___ RECORDED DATA

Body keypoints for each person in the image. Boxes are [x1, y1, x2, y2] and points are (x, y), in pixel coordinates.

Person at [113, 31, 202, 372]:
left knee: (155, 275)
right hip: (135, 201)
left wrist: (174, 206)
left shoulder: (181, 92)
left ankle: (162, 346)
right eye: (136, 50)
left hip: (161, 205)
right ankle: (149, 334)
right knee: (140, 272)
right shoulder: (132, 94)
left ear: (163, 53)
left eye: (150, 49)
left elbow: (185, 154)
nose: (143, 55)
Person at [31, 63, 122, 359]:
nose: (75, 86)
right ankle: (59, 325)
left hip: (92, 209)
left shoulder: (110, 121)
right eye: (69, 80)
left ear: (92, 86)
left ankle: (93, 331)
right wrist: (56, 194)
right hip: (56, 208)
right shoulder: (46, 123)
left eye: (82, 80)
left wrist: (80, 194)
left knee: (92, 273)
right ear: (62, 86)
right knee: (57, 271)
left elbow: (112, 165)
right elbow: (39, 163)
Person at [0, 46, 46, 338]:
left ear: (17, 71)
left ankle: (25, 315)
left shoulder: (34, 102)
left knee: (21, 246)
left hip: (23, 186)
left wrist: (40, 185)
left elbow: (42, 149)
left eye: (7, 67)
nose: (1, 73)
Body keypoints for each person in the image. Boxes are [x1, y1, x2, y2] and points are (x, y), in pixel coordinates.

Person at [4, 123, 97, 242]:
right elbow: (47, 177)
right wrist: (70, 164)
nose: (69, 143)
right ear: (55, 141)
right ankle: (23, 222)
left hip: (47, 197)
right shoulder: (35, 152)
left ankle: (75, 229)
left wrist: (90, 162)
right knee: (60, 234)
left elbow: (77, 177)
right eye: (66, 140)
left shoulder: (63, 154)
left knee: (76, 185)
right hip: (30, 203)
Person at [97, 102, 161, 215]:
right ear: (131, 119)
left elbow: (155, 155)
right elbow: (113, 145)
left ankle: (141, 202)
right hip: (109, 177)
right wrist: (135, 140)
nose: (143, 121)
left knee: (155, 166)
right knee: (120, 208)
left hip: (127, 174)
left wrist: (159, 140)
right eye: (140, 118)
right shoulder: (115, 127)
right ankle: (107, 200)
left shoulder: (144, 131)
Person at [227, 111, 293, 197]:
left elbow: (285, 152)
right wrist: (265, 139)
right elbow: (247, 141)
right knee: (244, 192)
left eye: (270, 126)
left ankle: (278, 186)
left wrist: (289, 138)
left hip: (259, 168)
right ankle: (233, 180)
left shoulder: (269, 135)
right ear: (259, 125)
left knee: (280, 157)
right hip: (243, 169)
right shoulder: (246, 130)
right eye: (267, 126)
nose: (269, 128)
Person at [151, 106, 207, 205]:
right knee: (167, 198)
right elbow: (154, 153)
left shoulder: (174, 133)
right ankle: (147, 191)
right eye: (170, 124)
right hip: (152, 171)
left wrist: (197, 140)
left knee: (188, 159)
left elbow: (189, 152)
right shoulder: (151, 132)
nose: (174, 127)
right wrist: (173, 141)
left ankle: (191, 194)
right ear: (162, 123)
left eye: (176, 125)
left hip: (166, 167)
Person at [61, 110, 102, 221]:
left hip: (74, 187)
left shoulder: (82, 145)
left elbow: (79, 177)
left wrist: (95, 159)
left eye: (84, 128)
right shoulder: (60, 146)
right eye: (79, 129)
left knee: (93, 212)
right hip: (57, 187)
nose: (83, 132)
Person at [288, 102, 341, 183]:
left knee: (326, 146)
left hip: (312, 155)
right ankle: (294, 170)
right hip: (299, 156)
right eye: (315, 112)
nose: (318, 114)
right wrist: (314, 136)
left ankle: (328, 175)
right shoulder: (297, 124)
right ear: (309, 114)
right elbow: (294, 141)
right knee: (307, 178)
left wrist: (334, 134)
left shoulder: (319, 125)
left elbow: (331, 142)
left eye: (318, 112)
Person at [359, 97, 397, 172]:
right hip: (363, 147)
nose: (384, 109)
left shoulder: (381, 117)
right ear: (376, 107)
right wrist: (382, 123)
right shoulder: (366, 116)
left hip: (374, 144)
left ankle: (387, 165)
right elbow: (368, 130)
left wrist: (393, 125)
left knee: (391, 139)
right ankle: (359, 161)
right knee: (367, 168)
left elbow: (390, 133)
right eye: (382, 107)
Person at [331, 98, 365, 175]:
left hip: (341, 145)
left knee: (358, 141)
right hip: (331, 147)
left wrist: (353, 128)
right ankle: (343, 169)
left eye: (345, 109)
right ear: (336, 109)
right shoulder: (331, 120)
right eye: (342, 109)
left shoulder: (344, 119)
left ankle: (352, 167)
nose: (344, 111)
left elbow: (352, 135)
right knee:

______

| TASK ITEM |
Retyping the data above exactly and in full is the task.

| OUTPUT FOR THIS EXERCISE |
Body keypoints for each person in the image. Boxes are [x1, y1, x2, y2] and points are (x, y), in pixel coordinates.

Person at [113, 31, 202, 372]:
left knee: (155, 275)
right hip: (135, 201)
left wrist: (174, 206)
left shoulder: (181, 92)
left ankle: (162, 346)
right eye: (136, 50)
left hip: (161, 205)
right ankle: (149, 334)
right knee: (140, 272)
right shoulder: (132, 94)
left ear: (163, 53)
left eye: (150, 49)
left elbow: (185, 154)
nose: (143, 55)
Person at [31, 63, 122, 359]:
nose: (75, 86)
right ankle: (59, 325)
left hip: (92, 209)
left shoulder: (110, 121)
right eye: (69, 80)
left ear: (92, 86)
left ankle: (93, 331)
right wrist: (56, 194)
right hip: (56, 208)
right shoulder: (46, 123)
left eye: (82, 80)
left wrist: (80, 194)
left knee: (92, 273)
right ear: (62, 86)
right knee: (57, 271)
left elbow: (112, 165)
right elbow: (39, 163)
Person at [0, 46, 46, 338]:
left ear: (17, 71)
left ankle: (25, 315)
left shoulder: (34, 102)
left knee: (21, 246)
left hip: (23, 186)
left wrist: (40, 185)
left elbow: (42, 149)
left eye: (7, 67)
nose: (1, 73)
Body keypoints for each person in the image. Boxes are [x1, y1, x2, y2] and points are (x, y), in pixel coordinates.

Person at [4, 123, 97, 242]:
right elbow: (47, 177)
right wrist: (70, 164)
nose: (69, 143)
right ear: (55, 141)
right ankle: (23, 222)
left hip: (47, 197)
right shoulder: (35, 152)
left ankle: (75, 229)
left wrist: (90, 162)
right knee: (60, 234)
left elbow: (77, 177)
right eye: (66, 140)
left shoulder: (63, 154)
left knee: (76, 185)
right hip: (30, 203)
Person at [97, 102, 161, 215]:
right ear: (131, 119)
left elbow: (155, 155)
right elbow: (113, 145)
left ankle: (141, 202)
right hip: (109, 177)
right wrist: (135, 140)
nose: (143, 121)
left knee: (155, 166)
right knee: (120, 208)
left hip: (127, 174)
left wrist: (159, 140)
right eye: (140, 118)
right shoulder: (115, 127)
right ankle: (107, 200)
left shoulder: (144, 131)
Person at [227, 111, 293, 197]:
left elbow: (285, 152)
right wrist: (265, 139)
right elbow: (247, 141)
right knee: (244, 192)
left eye: (270, 126)
left ankle: (278, 186)
left wrist: (289, 138)
left hip: (259, 168)
right ankle: (233, 180)
left shoulder: (269, 135)
right ear: (259, 125)
left knee: (280, 157)
right hip: (243, 169)
right shoulder: (246, 130)
right eye: (267, 126)
nose: (269, 128)
Person at [151, 106, 207, 205]:
right knee: (167, 198)
right elbow: (154, 153)
left shoulder: (174, 133)
right ankle: (147, 191)
right eye: (170, 124)
right hip: (152, 171)
left wrist: (197, 140)
left knee: (188, 159)
left elbow: (189, 152)
right shoulder: (151, 132)
nose: (174, 127)
right wrist: (173, 141)
left ankle: (191, 194)
right ear: (162, 123)
left eye: (176, 125)
left hip: (166, 167)
Person at [61, 110, 102, 221]:
left hip: (74, 187)
left shoulder: (82, 145)
left elbow: (79, 177)
left wrist: (95, 159)
left eye: (84, 128)
right shoulder: (60, 146)
right eye: (79, 129)
left knee: (93, 212)
right hip: (57, 187)
nose: (83, 132)
Person at [288, 102, 341, 183]:
left knee: (326, 146)
left hip: (312, 155)
right ankle: (294, 170)
right hip: (299, 156)
right eye: (315, 112)
nose: (318, 114)
right wrist: (314, 136)
left ankle: (328, 175)
right shoulder: (297, 124)
right ear: (309, 114)
right elbow: (294, 141)
right knee: (307, 178)
left wrist: (334, 134)
left shoulder: (319, 125)
left elbow: (331, 142)
left eye: (318, 112)
Person at [359, 97, 397, 172]:
right hip: (363, 147)
nose: (384, 109)
left shoulder: (381, 117)
right ear: (376, 107)
right wrist: (382, 123)
right shoulder: (366, 116)
left hip: (374, 144)
left ankle: (387, 165)
right elbow: (368, 130)
left wrist: (393, 125)
left knee: (391, 139)
right ankle: (359, 161)
right knee: (367, 168)
left elbow: (390, 133)
right eye: (382, 107)
Person at [331, 98, 365, 175]:
left hip: (341, 145)
left knee: (358, 141)
right hip: (331, 147)
left wrist: (353, 128)
right ankle: (343, 169)
left eye: (345, 109)
right ear: (336, 109)
right shoulder: (331, 120)
right eye: (342, 109)
left shoulder: (344, 119)
left ankle: (352, 167)
nose: (344, 111)
left elbow: (352, 135)
right knee:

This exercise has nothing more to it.